[Rows from a dataset]
•••••

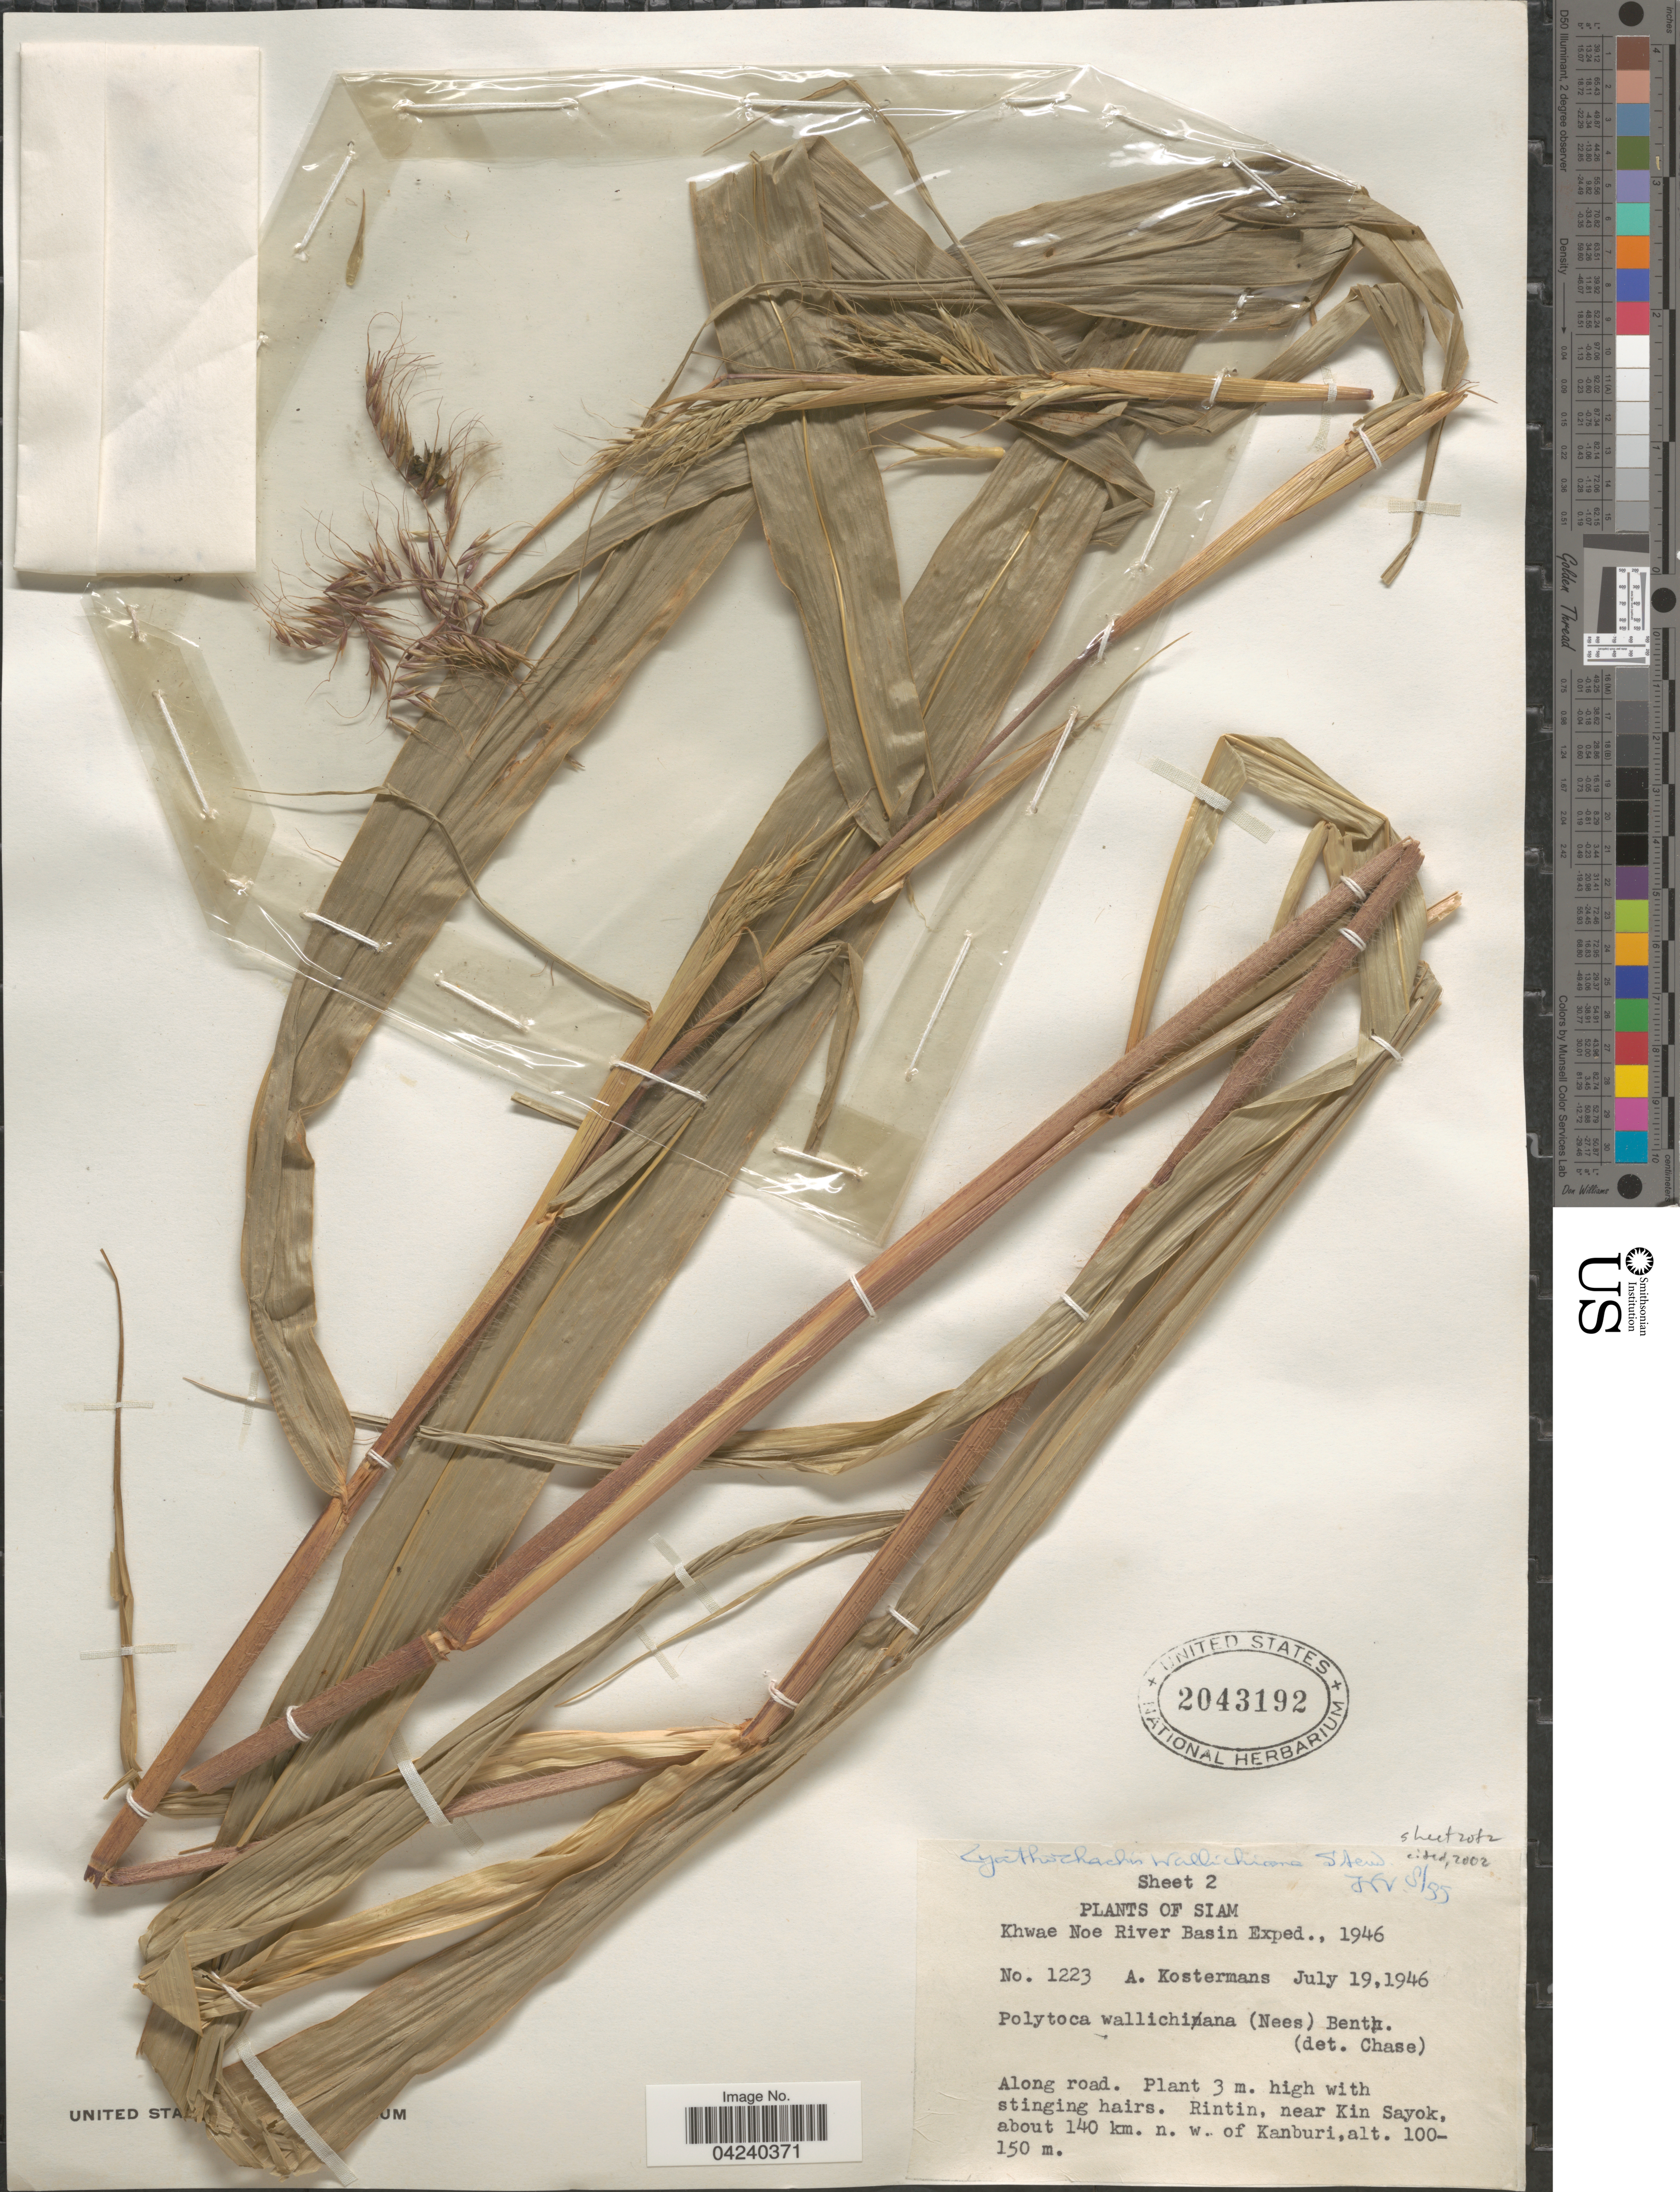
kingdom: Plantae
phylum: Tracheophyta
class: Liliopsida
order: Poales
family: Poaceae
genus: Cyathorhachis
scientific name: Cyathorhachis wallichiana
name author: Steud.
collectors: A. J. G. Kostermans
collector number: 1223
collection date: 1946-07-19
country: Thailand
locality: Siam. Khwae Noe River Basin Exped., 1946. Along road. Rintin, near Kin Sayok, about 140 km. n.w. of Kanburi.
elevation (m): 100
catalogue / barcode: US 2043192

•••••

Copy the part of the items that opens with the line containing "genus: Cyathorhachis" and runs through the end of the items, replacing "collectors" with "collected by" and keeping everything else the same.

#### SOLVED EXERCISE:
genus: Cyathorhachis
scientific name: Cyathorhachis wallichiana
name author: Steud.
collected by: A. J. G. Kostermans
collector number: 1223
collection date: 1946-07-19
country: Thailand
locality: Siam. Khwae Noe River Basin Exped., 1946. Along road. Rintin, near Kin Sayok, about 140 km. n.w. of Kanburi.
elevation (m): 100
catalogue / barcode: US 2043192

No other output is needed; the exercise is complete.